Em encontro de mobilização para o segundo turno organizado pelo governador reeleito Sérgio Cabral (PMDB), prefeitos de algumas regiões do Rio foram repreendidos pelo fraco desempenho da petista Dilma Rousseff na primeira etapa das eleições presidenciais e convocados a garantir a vitória da candidata em 31 de outubro. A cobrança mais dura foi do senador Francisco Dornelles (PP). Em tom de brincadeira, ele disse que os prefeitos que não garantirem a vitória de Dilma não serão contemplados com emendas parlamentares para seus municípios.

Luciana Nunes Leal / RIO, O Estado de S.Paulo

20 Outubro 2010 | 00h00

"Eu acho que depois do dia 31 de outubro vai vir aquela ficha: prefeito que ganhou e prefeito que perdeu. Prefeito que perdeu vai buscar emenda em outro lugar", discursou, sob aplausos. O senador disse entender que os prefeitos estivessem envolvidos com eleições de deputados, senadores e do próprio Cabral. "Agora não tem desculpa para a derrota de Dilma em qualquer município do Rio de Janeiro."

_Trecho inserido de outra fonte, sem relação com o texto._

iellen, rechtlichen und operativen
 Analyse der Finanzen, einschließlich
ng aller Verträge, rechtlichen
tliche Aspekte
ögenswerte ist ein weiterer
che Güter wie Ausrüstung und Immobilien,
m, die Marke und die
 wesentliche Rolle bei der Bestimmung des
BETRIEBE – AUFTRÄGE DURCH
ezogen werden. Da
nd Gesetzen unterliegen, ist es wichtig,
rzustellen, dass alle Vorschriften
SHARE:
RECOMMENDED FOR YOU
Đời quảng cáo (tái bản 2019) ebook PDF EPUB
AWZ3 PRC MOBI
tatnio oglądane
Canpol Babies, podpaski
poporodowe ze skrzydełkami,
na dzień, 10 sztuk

A reunião, realizada em pleno horário de expediente, entre 16 e 17 horas, teve a presença de pouco mais de 60 dos 92 prefeitos fluminenses, além de deputados e vereadores e do senador eleito Lindberg Farias (PT).

"Desafio". Cabral, que teve 5,2 milhões de votos - 1,5 milhão a mais que Dilma no Estado - lançou um "desafio" aos aliados. "Como nós ganhamos, Dilma vai ganhar nas 92 cidades do Rio de Janeiro. Vamos ser gratos ao que o presidente Lula e Dilma como ministra fizeram pelo Estado." Também estava presente a ministra da Secretaria Especial de Políticas para as Mulheres, Nilceia Freire, que tirou férias para se dedicar à campanha de Dilma.

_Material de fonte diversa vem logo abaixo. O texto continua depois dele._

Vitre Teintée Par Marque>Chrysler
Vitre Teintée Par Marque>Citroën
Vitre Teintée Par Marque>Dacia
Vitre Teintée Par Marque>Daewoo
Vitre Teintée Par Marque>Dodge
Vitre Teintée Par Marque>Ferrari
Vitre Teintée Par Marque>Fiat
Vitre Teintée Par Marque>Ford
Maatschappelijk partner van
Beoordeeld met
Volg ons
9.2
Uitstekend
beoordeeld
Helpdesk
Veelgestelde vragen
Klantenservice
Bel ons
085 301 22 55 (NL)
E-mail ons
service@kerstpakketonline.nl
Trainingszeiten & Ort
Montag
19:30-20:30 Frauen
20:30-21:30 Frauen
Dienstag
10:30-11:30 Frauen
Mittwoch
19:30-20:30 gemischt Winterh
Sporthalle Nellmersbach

Na reunião, foram citadas as regiões Serrana e dos Lagos como exemplos do mau desempenho de Dilma, que ficou em segundo e até terceiro lugar em alguns municípios. No Estado, Dilma ganhou com 43,76% dos votos. Em segundo ficou Marina Silva (PV), com 31,52%. O tucano José Serra teve 22,53%.

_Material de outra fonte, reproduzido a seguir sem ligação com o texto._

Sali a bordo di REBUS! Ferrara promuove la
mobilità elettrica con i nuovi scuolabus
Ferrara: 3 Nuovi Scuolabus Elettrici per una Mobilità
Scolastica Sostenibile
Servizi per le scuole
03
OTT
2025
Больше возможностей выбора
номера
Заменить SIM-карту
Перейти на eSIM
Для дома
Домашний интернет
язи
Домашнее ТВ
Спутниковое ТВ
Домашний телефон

O vice-governador Luiz Fernando Pezão (PMDB) disse que viu de perto, no interior, o forte movimento religioso contra Dilma. Ao mesmo tempo, lembrou aos prefeitos que a continuidade do governo Lula é garantia de andamento de projetos que têm parceria com a União.

"A gente tem que ser pragmático, olhar para o próprio umbigo, ser bairrista", disse Pezão. "A gente deu uma vacilada e a maior votação da Marina foi no Estado do Rio, mas a candidatura do governador Cabral era tão forte que ela não puxou o candidato dela (Fernando Gabeira, que concorreu ao governo)", afirmou o vice-governador, que se disse "pronto para conversar no rádio com pastor, com padre, com quem precisar".

Cabral confirmou que Dilma e Lula estarão no Rio para uma carreata no domingo, o último antes da eleição. Segundo o governador, a programação deverá ser feita na zona oeste.